Extract the lines of the listing that run from the one containing "## 10. Risks & Mitigations" through the one containing "network latency |", reproducing them character for character. Begin at the line that has "## 10. Risks & Mitigations" and stop after the line that has "network latency |".

--- SOURCE RECORDS ---

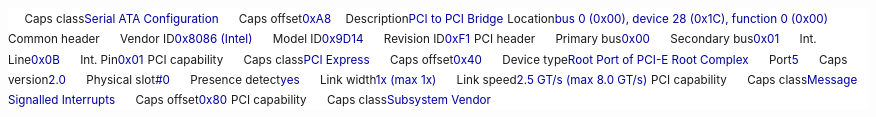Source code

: <tr valign="top" bgcolor="#FFFFFF"><td width="300"><small>&nbsp;&nbsp;&nbsp;&nbsp;	Caps class</small></td><td valign="center"><small><font color="#0000A0">Serial ATA Configuration</font></small></td></tr>
<tr valign="top" bgcolor="#FFFFFF"><td width="300"><small>&nbsp;&nbsp;&nbsp;&nbsp;	Caps offset</small></td><td valign="center"><small><font color="#0000A0">0xA8</font></small></td></tr>
<tr valign="top" bgcolor="#FFFFFF"><td width="300"><small>&nbsp;</small></td><td valign="center"><small><font color="#0000A0">&nbsp;</font></small></td></tr>
<tr valign="top" bgcolor="#FFFFFF"><td width="300"><small>Description</small></td><td valign="center"><small><font color="#0000A0">PCI to PCI Bridge</font></small></td></tr>
<tr valign="top" bgcolor="#FFFFFF"><td width="300"><small>Location</small></td><td valign="center"><small><font color="#0000A0">bus 0 (0x00), device 28 (0x1C), function 0 (0x00)</font></small></td></tr>
<tr valign="top" bgcolor="#FFFFFF"><td width="300"><small>Common header</small></td><td valign="center"><small><font color="#0000A0"></font></small></td></tr>
<tr valign="top" bgcolor="#FFFFFF"><td width="300"><small>&nbsp;&nbsp;&nbsp;&nbsp;	Vendor ID</small></td><td valign="center"><small><font color="#0000A0">0x8086 (Intel)</font></small></td></tr>
<tr valign="top" bgcolor="#FFFFFF"><td width="300"><small>&nbsp;&nbsp;&nbsp;&nbsp;	Model ID</small></td><td valign="center"><small><font color="#0000A0">0x9D14</font></small></td></tr>
<tr valign="top" bgcolor="#FFFFFF"><td width="300"><small>&nbsp;&nbsp;&nbsp;&nbsp;	Revision ID</small></td><td valign="center"><small><font color="#0000A0">0xF1</font></small></td></tr>
<tr valign="top" bgcolor="#FFFFFF"><td width="300"><small>PCI header</small></td><td valign="center"><small><font color="#0000A0"></font></small></td></tr>
<tr valign="top" bgcolor="#FFFFFF"><td width="300"><small>&nbsp;&nbsp;&nbsp;&nbsp;	Primary bus</small></td><td valign="center"><small><font color="#0000A0">0x00</font></small></td></tr>
<tr valign="top" bgcolor="#FFFFFF"><td width="300"><small>&nbsp;&nbsp;&nbsp;&nbsp;	Secondary bus</small></td><td valign="center"><small><font color="#0000A0">0x01</font></small></td></tr>
<tr valign="top" bgcolor="#FFFFFF"><td width="300"><small>&nbsp;&nbsp;&nbsp;&nbsp;	Int. Line</small></td><td valign="center"><small><font color="#0000A0">0x0B</font></small></td></tr>
<tr valign="top" bgcolor="#FFFFFF"><td width="300"><small>&nbsp;&nbsp;&nbsp;&nbsp;	Int. Pin</small></td><td valign="center"><small><font color="#0000A0">0x01</font></small></td></tr>
<tr valign="top" bgcolor="#FFFFFF"><td width="300"><small>PCI capability</small></td><td valign="center"><small><font color="#0000A0"></font></small></td></tr>
<tr valign="top" bgcolor="#FFFFFF"><td width="300"><small>&nbsp;&nbsp;&nbsp;&nbsp;	Caps class</small></td><td valign="center"><small><font color="#0000A0">PCI Express</font></small></td></tr>
<tr valign="top" bgcolor="#FFFFFF"><td width="300"><small>&nbsp;&nbsp;&nbsp;&nbsp;	Caps offset</small></td><td valign="center"><small><font color="#0000A0">0x40</font></small></td></tr>
<tr valign="top" bgcolor="#FFFFFF"><td width="300"><small>&nbsp;&nbsp;&nbsp;&nbsp;	Device type</small></td><td valign="center"><small><font color="#0000A0">Root Port of PCI-E Root Complex</font></small></td></tr>
<tr valign="top" bgcolor="#FFFFFF"><td width="300"><small>&nbsp;&nbsp;&nbsp;&nbsp;	Port</small></td><td valign="center"><small><font color="#0000A0">5</font></small></td></tr>
<tr valign="top" bgcolor="#FFFFFF"><td width="300"><small>&nbsp;&nbsp;&nbsp;&nbsp;	Caps version</small></td><td valign="center"><small><font color="#0000A0">2.0</font></small></td></tr>
<tr valign="top" bgcolor="#FFFFFF"><td width="300"><small>&nbsp;&nbsp;&nbsp;&nbsp;	Physical slot</small></td><td valign="center"><small><font color="#0000A0">#0</font></small></td></tr>
<tr valign="top" bgcolor="#FFFFFF"><td width="300"><small>&nbsp;&nbsp;&nbsp;&nbsp;	Presence detect</small></td><td valign="center"><small><font color="#0000A0">yes</font></small></td></tr>
<tr valign="top" bgcolor="#FFFFFF"><td width="300"><small>&nbsp;&nbsp;&nbsp;&nbsp;	Link width</small></td><td valign="center"><small><font color="#0000A0">1x (max 1x)</font></small></td></tr>
<tr valign="top" bgcolor="#FFFFFF"><td width="300"><small>&nbsp;&nbsp;&nbsp;&nbsp;	Link speed</small></td><td valign="center"><small><font color="#0000A0">2.5 GT/s (max 8.0 GT/s)</font></small></td></tr>
<tr valign="top" bgcolor="#FFFFFF"><td width="300"><small>PCI capability</small></td><td valign="center"><small><font color="#0000A0"></font></small></td></tr>
<tr valign="top" bgcolor="#FFFFFF"><td width="300"><small>&nbsp;&nbsp;&nbsp;&nbsp;	Caps class</small></td><td valign="center"><small><font color="#0000A0">Message Signalled Interrupts</font></small></td></tr>
<tr valign="top" bgcolor="#FFFFFF"><td width="300"><small>&nbsp;&nbsp;&nbsp;&nbsp;	Caps offset</small></td><td valign="center"><small><font color="#0000A0">0x80</font></small></td></tr>
<tr valign="top" bgcolor="#FFFFFF"><td width="300"><small>PCI capability</small></td><td valign="center"><small><font color="#0000A0"></font></small></td></tr>
<tr valign="top" bgcolor="#FFFFFF"><td width="300"><small>&nbsp;&nbsp;&nbsp;&nbsp;	Caps class</small></td><td valign="center"><small><font color="#0000A0">Subsystem Vendor</font></small></td></tr>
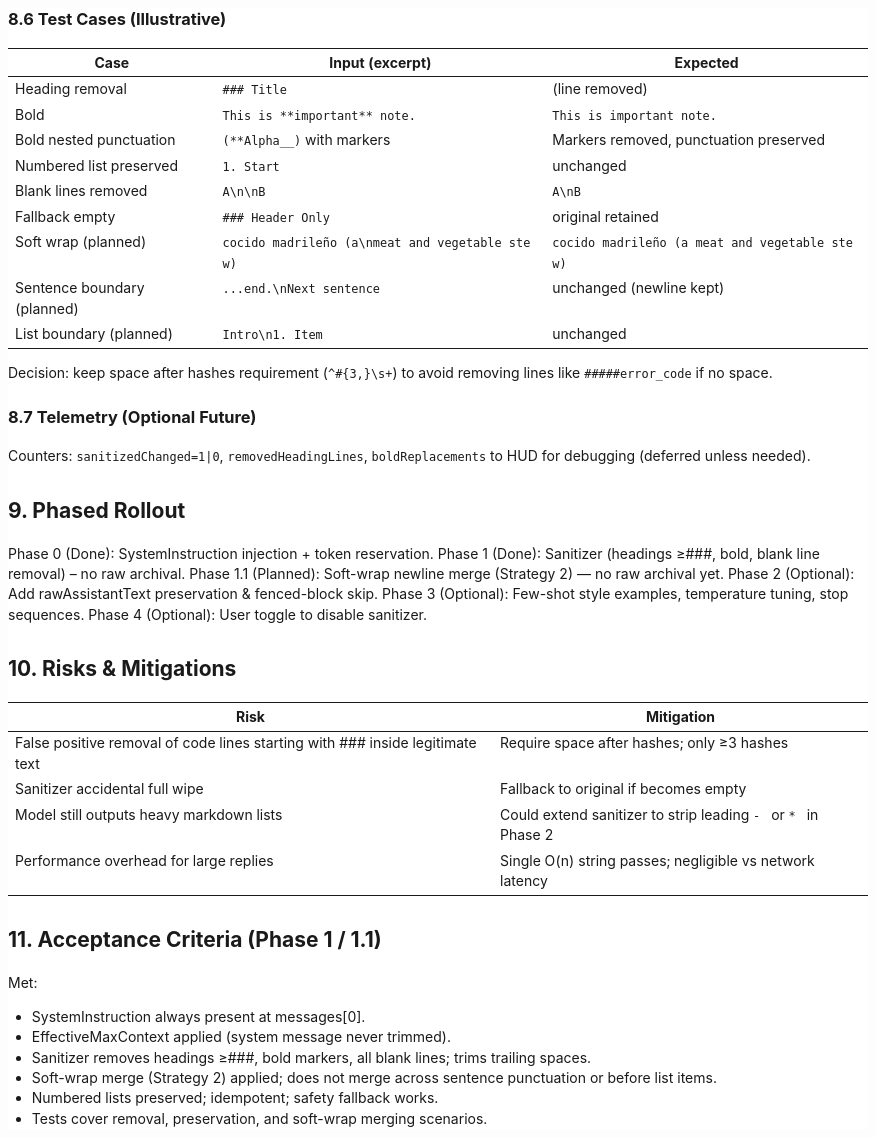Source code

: ### 8.6 Test Cases (Illustrative)
| Case | Input (excerpt) | Expected |
|------|-----------------|----------|
| Heading removal | `### Title` | (line removed) |
| Bold | `This is **important** note.` | `This is important note.` |
| Bold nested punctuation | `(**Alpha__)` with markers | Markers removed, punctuation preserved |
| Numbered list preserved | `1. Start` | unchanged |
| Blank lines removed | `A\n\nB` | `A\nB` |
| Fallback empty | `### Header Only` | original retained |
| Soft wrap (planned) | `cocido madrileño (a\nmeat and vegetable stew)` | `cocido madrileño (a meat and vegetable stew)` |
| Sentence boundary (planned) | `...end.\nNext sentence` | unchanged (newline kept) |
| List boundary (planned) | `Intro\n1. Item` | unchanged |

Decision: keep space after hashes requirement (`^#{3,}\s+`) to avoid removing lines like `#####error_code` if no space.

### 8.7 Telemetry (Optional Future)
Counters: `sanitizedChanged=1|0`, `removedHeadingLines`, `boldReplacements` to HUD for debugging (deferred unless needed).

## 9. Phased Rollout
Phase 0 (Done): SystemInstruction injection + token reservation.
Phase 1 (Done): Sanitizer (headings ≥###, bold, blank line removal) – no raw archival.
Phase 1.1 (Planned): Soft-wrap newline merge (Strategy 2) — no raw archival yet.
Phase 2 (Optional): Add rawAssistantText preservation & fenced-block skip.
Phase 3 (Optional): Few-shot style examples, temperature tuning, stop sequences.
Phase 4 (Optional): User toggle to disable sanitizer.

## 10. Risks & Mitigations
| Risk | Mitigation |
|------|------------|
| False positive removal of code lines starting with ### inside legitimate text | Require space after hashes; only ≥3 hashes |
| Sanitizer accidental full wipe | Fallback to original if becomes empty |
| Model still outputs heavy markdown lists | Could extend sanitizer to strip leading `- ` or `* ` in Phase 2 |
| Performance overhead for large replies | Single O(n) string passes; negligible vs network latency |

## 11. Acceptance Criteria (Phase 1 / 1.1)
Met:
- SystemInstruction always present at messages[0].
- EffectiveMaxContext applied (system message never trimmed).
- Sanitizer removes headings ≥###, bold markers, all blank lines; trims trailing spaces.
- Soft-wrap merge (Strategy 2) applied; does not merge across sentence punctuation or before list items.
- Numbered lists preserved; idempotent; safety fallback works.
- Tests cover removal, preservation, and soft-wrap merging scenarios.
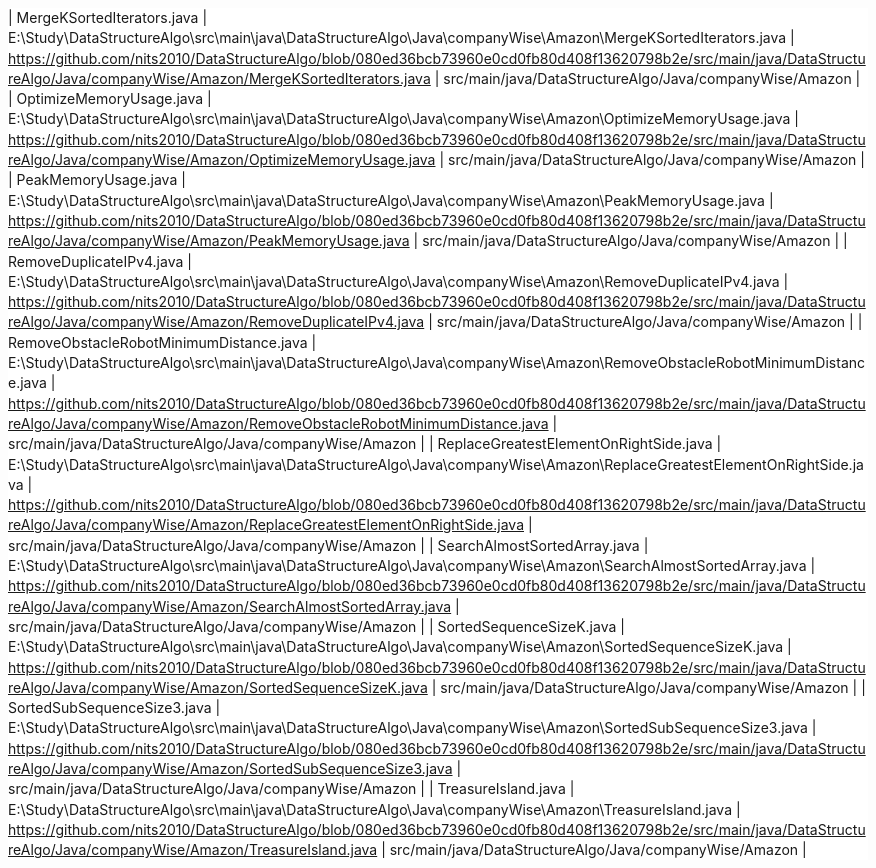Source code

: | MergeKSortedIterators.java                                                   | E:\Study\DataStructureAlgo\src\main\java\DataStructureAlgo\Java\companyWise\Amazon\MergeKSortedIterators.java                                                    | https://github.com/nits2010/DataStructureAlgo/blob/080ed36bcb73960e0cd0fb80d408f13620798b2e/src/main/java/DataStructureAlgo/Java/companyWise/Amazon/MergeKSortedIterators.java                                                    | src/main/java/DataStructureAlgo/Java/companyWise/Amazon                                          |
| OptimizeMemoryUsage.java                                                     | E:\Study\DataStructureAlgo\src\main\java\DataStructureAlgo\Java\companyWise\Amazon\OptimizeMemoryUsage.java                                                      | https://github.com/nits2010/DataStructureAlgo/blob/080ed36bcb73960e0cd0fb80d408f13620798b2e/src/main/java/DataStructureAlgo/Java/companyWise/Amazon/OptimizeMemoryUsage.java                                                      | src/main/java/DataStructureAlgo/Java/companyWise/Amazon                                          |
| PeakMemoryUsage.java                                                         | E:\Study\DataStructureAlgo\src\main\java\DataStructureAlgo\Java\companyWise\Amazon\PeakMemoryUsage.java                                                          | https://github.com/nits2010/DataStructureAlgo/blob/080ed36bcb73960e0cd0fb80d408f13620798b2e/src/main/java/DataStructureAlgo/Java/companyWise/Amazon/PeakMemoryUsage.java                                                          | src/main/java/DataStructureAlgo/Java/companyWise/Amazon                                          |
| RemoveDuplicateIPv4.java                                                     | E:\Study\DataStructureAlgo\src\main\java\DataStructureAlgo\Java\companyWise\Amazon\RemoveDuplicateIPv4.java                                                      | https://github.com/nits2010/DataStructureAlgo/blob/080ed36bcb73960e0cd0fb80d408f13620798b2e/src/main/java/DataStructureAlgo/Java/companyWise/Amazon/RemoveDuplicateIPv4.java                                                      | src/main/java/DataStructureAlgo/Java/companyWise/Amazon                                          |
| RemoveObstacleRobotMinimumDistance.java                                      | E:\Study\DataStructureAlgo\src\main\java\DataStructureAlgo\Java\companyWise\Amazon\RemoveObstacleRobotMinimumDistance.java                                       | https://github.com/nits2010/DataStructureAlgo/blob/080ed36bcb73960e0cd0fb80d408f13620798b2e/src/main/java/DataStructureAlgo/Java/companyWise/Amazon/RemoveObstacleRobotMinimumDistance.java                                       | src/main/java/DataStructureAlgo/Java/companyWise/Amazon                                          |
| ReplaceGreatestElementOnRightSide.java                                       | E:\Study\DataStructureAlgo\src\main\java\DataStructureAlgo\Java\companyWise\Amazon\ReplaceGreatestElementOnRightSide.java                                        | https://github.com/nits2010/DataStructureAlgo/blob/080ed36bcb73960e0cd0fb80d408f13620798b2e/src/main/java/DataStructureAlgo/Java/companyWise/Amazon/ReplaceGreatestElementOnRightSide.java                                        | src/main/java/DataStructureAlgo/Java/companyWise/Amazon                                          |
| SearchAlmostSortedArray.java                                                 | E:\Study\DataStructureAlgo\src\main\java\DataStructureAlgo\Java\companyWise\Amazon\SearchAlmostSortedArray.java                                                  | https://github.com/nits2010/DataStructureAlgo/blob/080ed36bcb73960e0cd0fb80d408f13620798b2e/src/main/java/DataStructureAlgo/Java/companyWise/Amazon/SearchAlmostSortedArray.java                                                  | src/main/java/DataStructureAlgo/Java/companyWise/Amazon                                          |
| SortedSequenceSizeK.java                                                     | E:\Study\DataStructureAlgo\src\main\java\DataStructureAlgo\Java\companyWise\Amazon\SortedSequenceSizeK.java                                                      | https://github.com/nits2010/DataStructureAlgo/blob/080ed36bcb73960e0cd0fb80d408f13620798b2e/src/main/java/DataStructureAlgo/Java/companyWise/Amazon/SortedSequenceSizeK.java                                                      | src/main/java/DataStructureAlgo/Java/companyWise/Amazon                                          |
| SortedSubSequenceSize3.java                                                  | E:\Study\DataStructureAlgo\src\main\java\DataStructureAlgo\Java\companyWise\Amazon\SortedSubSequenceSize3.java                                                   | https://github.com/nits2010/DataStructureAlgo/blob/080ed36bcb73960e0cd0fb80d408f13620798b2e/src/main/java/DataStructureAlgo/Java/companyWise/Amazon/SortedSubSequenceSize3.java                                                   | src/main/java/DataStructureAlgo/Java/companyWise/Amazon                                          |
| TreasureIsland.java                                                          | E:\Study\DataStructureAlgo\src\main\java\DataStructureAlgo\Java\companyWise\Amazon\TreasureIsland.java                                                           | https://github.com/nits2010/DataStructureAlgo/blob/080ed36bcb73960e0cd0fb80d408f13620798b2e/src/main/java/DataStructureAlgo/Java/companyWise/Amazon/TreasureIsland.java                                                           | src/main/java/DataStructureAlgo/Java/companyWise/Amazon                                          |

---

### RESPONSE TO THIS EXERCISE
## 10. Risks & Mitigations
| Risk | Mitigation |
|------|------------|
| False positive removal of code lines starting with ### inside legitimate text | Require space after hashes; only ≥3 hashes |
| Sanitizer accidental full wipe | Fallback to original if becomes empty |
| Model still outputs heavy markdown lists | Could extend sanitizer to strip leading `- ` or `* ` in Phase 2 |
| Performance overhead for large replies | Single O(n) string passes; negligible vs network latency |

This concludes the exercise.